Demand Matters
Markets are about supply and demand. Scarcely a more banal thing could be said in economics, and yet some of the time it seems like free-market economists look only at supply. Glance over policy recommendations from a free-marketeer and you'll often see only tools for freeing up supply—labour market deregulation, planning reform, a bonfire of the quangos, an end to unbalancing subsidies or tax breaks, liberalisation of trade barriers. These are all fantastic things, which we definitely need. And even through the visor of the AS/AD model, even in a slump, these can make things better both by cutting prices and by raising wealth. But either deliberately or unconsciously, these economists are completely avoiding the demand side.
Is this because there are no doctrinaire libertarian things that can be done on the demand side? I've certainly heard many policies like quantitative easing called "socialism" by fellow travellers, but I'd like to think that my libertarian-leaning friends were more thoughtful than instinctively dismissing ideas they see as ideologically impure out of hand.

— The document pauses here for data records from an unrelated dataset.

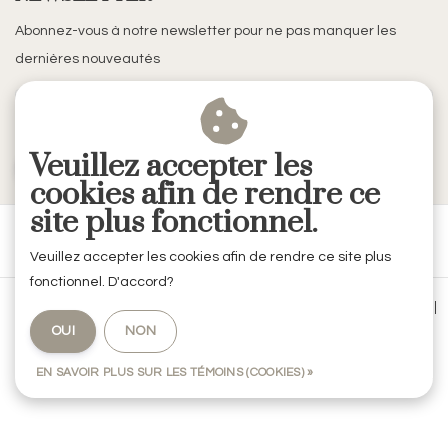
Abonnez-vous à notre newsletter pour ne pas manquer les
dernières nouveautés
Veuillez accepter les
S'ABONNER
cookies afin de rendre ce
site plus fonctionnel.
Veuillez accepter les cookies afin de rendre ce site plus
fonctionnel. D'accord?
Conditions générales de vente
|
Mentions légales & Confidentialité
|
OUI
NON
Politique de confidentialité
|
RSS Feed
EN SAVOIR PLUS SUR LES TÉMOINS (COOKIES) »
© Copyright 2026 - RVE Décoration by Codes Intérieurs | Realisatie
InStijl
Media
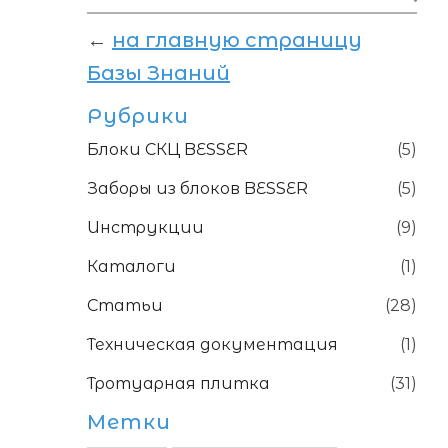
←
на главную страницу
Базы Знаний
Рубрики
Блоки СКЦ BESSER
(5)
Заборы из блоков BESSER
(5)
Инструкции
(9)
Каталоги
(1)
Статьи
(28)
Техническая документация
(1)
Тротуарная плитка
(31)
Метки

And further than that, there are things we can do to make the demand side more libertarian, at least if we don't make the perfect the enemy of the good. School voucher systems are not decried for their "socialism" by libertarians despite the fact that under these systems schools are still paid for and run by the state. Monetary policies that are more free market (and more sensible) than our current one should be looked upon in the same way. It's not the case that anything short of abolishing the central bank is "socialism"—unless we want to completely devalue the word. And even if an intermediate policy were a form of "socialism" or "central planning", the realistic alternative is not a free market in money, but an abysmal central plan!
What are these intermediate policies that free-marketeers seem to be ignoring? Firstly there is nominal income targeting, which relies on markets both to stabilise demand and to allocate that demand among competing industries according to consumer preferences; and secondly counter-cyclical taxes, which rise automatically in good times and fall in bad times. Those are both thoroughly libertarian and entirely focused on demand.

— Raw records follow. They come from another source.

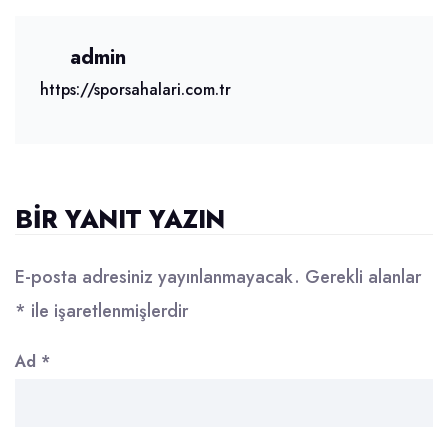
admin
https://sporsahalari.com.tr
BIR YANIT YAZIN
E-posta adresiniz yayınlanmayacak.
Gerekli alanlar
*
ile işaretlenmişlerdir
Ad
*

In fact, the two most important libertarian economists of the 20th century—Friedrich A. Hayek and Milton Friedman—both endorsed demand-side policy, in the right circumstances. Friedman blamed the US Great Depression on the Federal Reserve, allowing a massive collapse in the money supply and aggregate demand. Hayek said that after the inevitable collapse of a misallocated capital structure there could also be "secondary deflations", where aggregate demand collapses and there is a costly adjustment period. Both would support monetary policy to deal with this issue—stabilising demand, so as to avoid painful adjustments from big inflationary or deflationary shocks. If money is non-neutral in the boom, why would it be neutral in the downturn?
One response libertarians might make is that Say's Law shows there is nothing we can do about demand. But Say's Law clearly doesn't hold in the short-run, and Austrian economists who rightly critique the assumptions economists often make about equilibria should be absolutely clear of this. In the short-run, a dip in aggregate demand—absent any response from the government, central bank, or hypothetical free banks working together—necessitates a period of deflation. But we know that (at least nominal) wages are sticky-downwards, meaning that calling for an adjustment to the new equilibrium means calling for years of the grave evil of unemployment foisted on millions. Say's Law reasserts itself in the medium- to long-run, and by then the misery and destruction of potential wealth has all already happened.
What libertarians are missing is that the relentless focus on supply is leaving them almost completely out of the conversation, and thus leading to worse policy than necessary. If free marketeers were talking about the best things to do on the demand side, as well as on the supply side, then there would be less of the all-eggs-in-one-basket big project spending stimulus, and more diverse market-oriented ways of countering the demand shortfall.